O QUE SE PEDE:
1. Extraia do excerto sobre o ensino da matemática o trecho entre "Nas escolas, a" e "os anos 90.", inclusive.
2. Que títulos de livros são mencionados no excerto sobre o ensino da matemática?
3. Prossiga o excerto sobre o ensino da matemática a partir do ponto em que termina.

EXCERTO:
Fonte: CM por indicação de Livresco

domingo, 14 de agosto de 2016

Nas escolas, a matemática é a dos manuais escolares

Hung-Hsi Wu é professor emérito da Universidade da Califórnia em Berkeley. Numa conversa com o matemático português Jorge Buescu, diz que o essencial no ensino da matemática é melhorar os conhecimentos dos professores. É isso que tem feito nos EUA desde os anos 90.

Diz que a coisa mais importante que fez na vida foi começar a mudar a forma como é ensinada a matemática para professores. Dessa forma, considera Hung-Hsi Wu, a matemática pode chegar às crianças e aos jovens. “O essencial é melhorar o conhecimento matemático dos professores”, resume este matemático que tem uma carreira científica ligada à geometria diferencial e que a partir dos anos 90 virou as agulhas para o ensino da matemática nos níveis básico e secundário.Tem vários livros publicados sobre estas questões – o último, de 2016, Compreender os Números na Matemática Escolar – Álgebra, será editado em breve em Portugal. O matemático português Jorge Buescu, da Universidade de Lisboa e novo presidente da Sociedade Portuguesa de Matemática, autor de livros de divulgação científica como O Mistério do Bilhete de Identidade e Outras Histórias e Primos Gémeos, Triângulos Curvos (Gradiva), entrevistou Hung-Hsi Wu quando da sua passagem recente por Portugal. Esta é uma conversa de matemáticos sobre o ensino da matemática e o que pode ser feito para o melhorar.

MATERIAL:
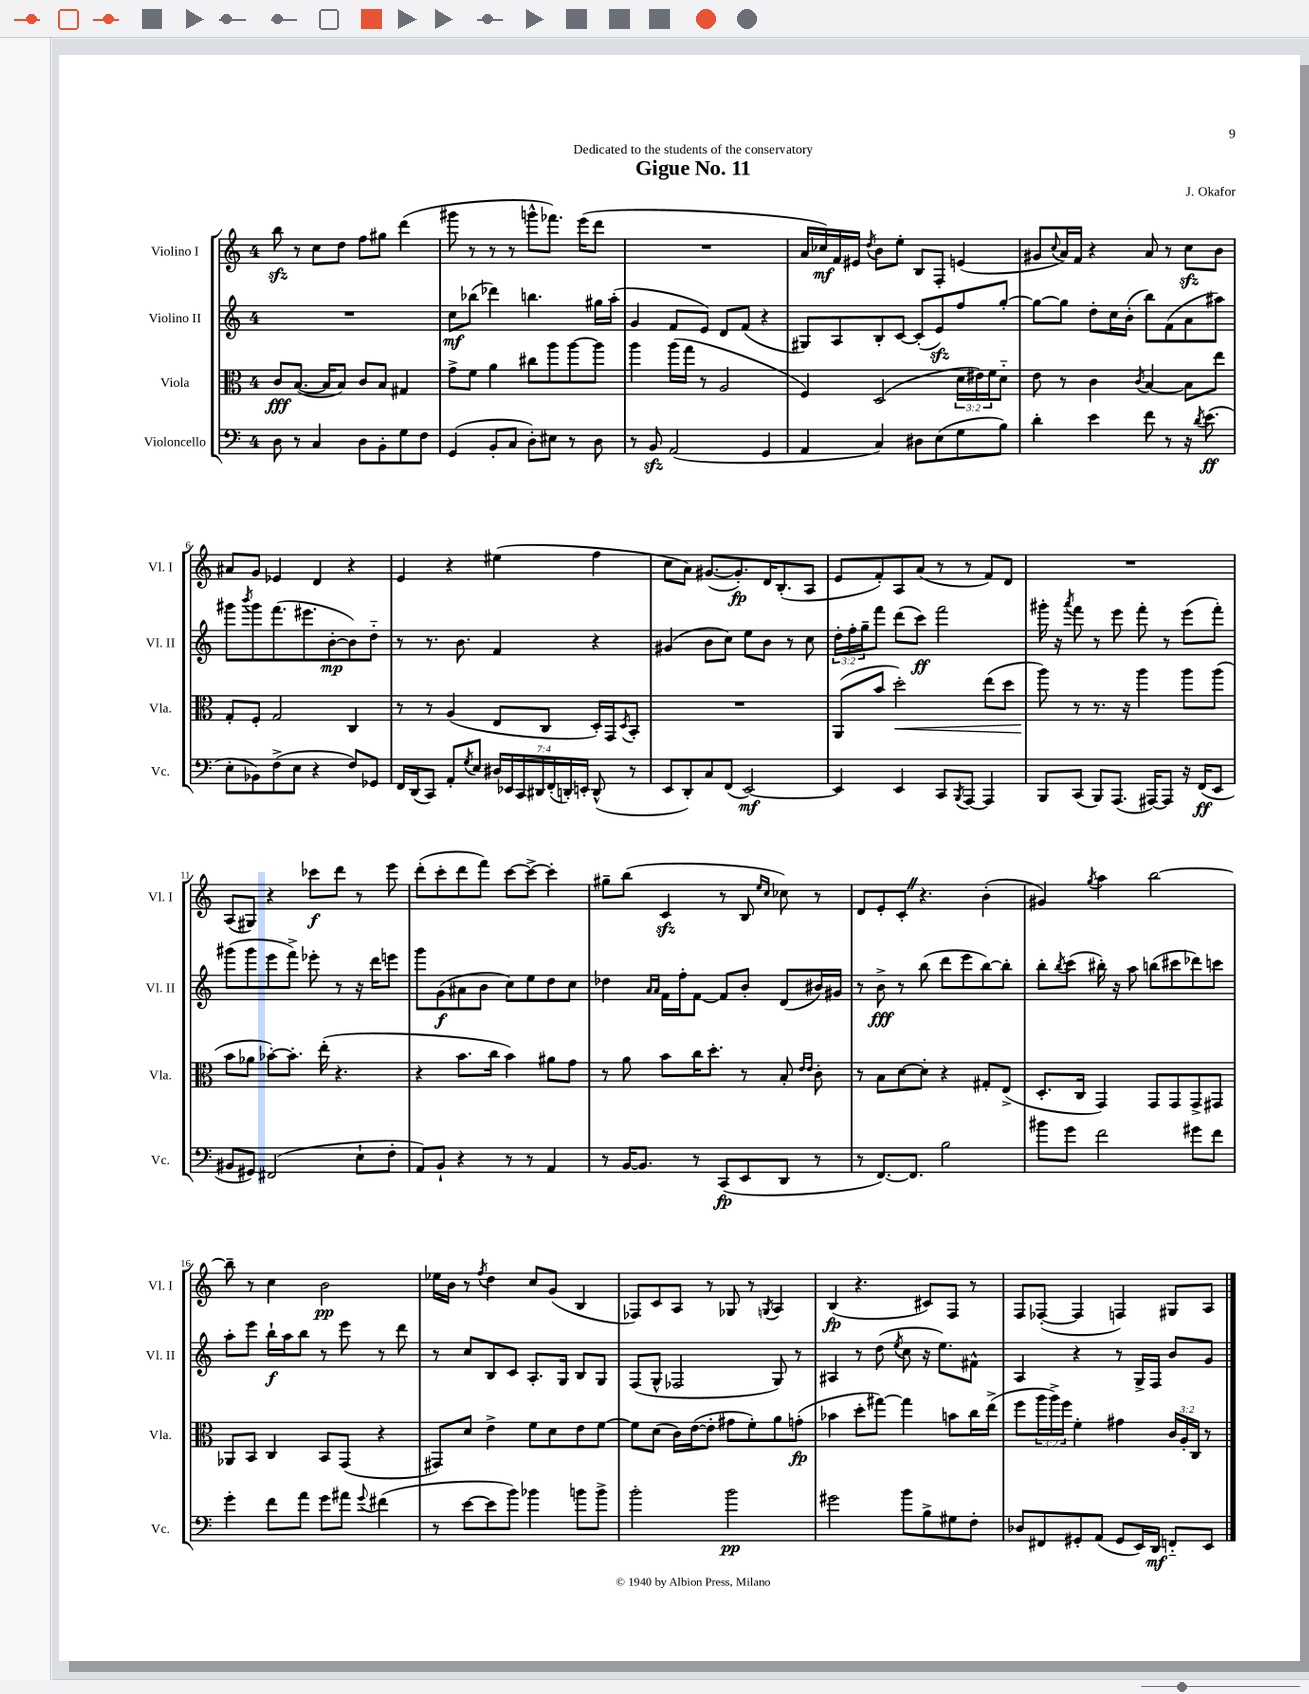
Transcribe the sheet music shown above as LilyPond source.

RESPOSTAS:
1.
Nas escolas, a matemática é a dos manuais escolares

Hung-Hsi Wu é professor emérito da Universidade da Califórnia em Berkeley. Numa conversa com o matemático português Jorge Buescu, diz que o essencial no ensino da matemática é melhorar os conhecimentos dos professores. É isso que tem feito nos EUA desde os anos 90.

2.
- Compreender os Números na Matemática Escolar – Álgebra
- O Mistério do Bilhete de Identidade e Outras Histórias
- Primos Gémeos, Triângulos Curvos

3.
O que leva um matemático de primeira linha a nível mundial a enveredar pelos caminhos do ensino da matemática a nível básico e secundário?
A principal razão é que gosto de me envolver com as pessoas. Sentia profundamente o sofrimento dos alunos devido ao mau ensino da matemática, e a certo ponto – por volta de 1998 – senti que era necessário arregaçar as mangas e agir. E sabia que estava numa posição para fazer algo pelo ensino da matemática que quase mais ninguém estaria.

E hoje em dia dedica-se a questões de ensino da matemática a tempo inteiro?
É um trabalho a tempo inteiro! Mas eu não sou um “educador” no sentido clássico do termo. Dedico-me de corpo e alma a melhorar o ensino da matemática naquilo que é mais crítico: construindo melhores programas, contribuindo para melhorar os manuais escolares e, acima de tudo, na tarefa que descobri ser a essencial: melhorar os conhecimentos matemáticos dos professores.

Qual desses fatores é o mais importante?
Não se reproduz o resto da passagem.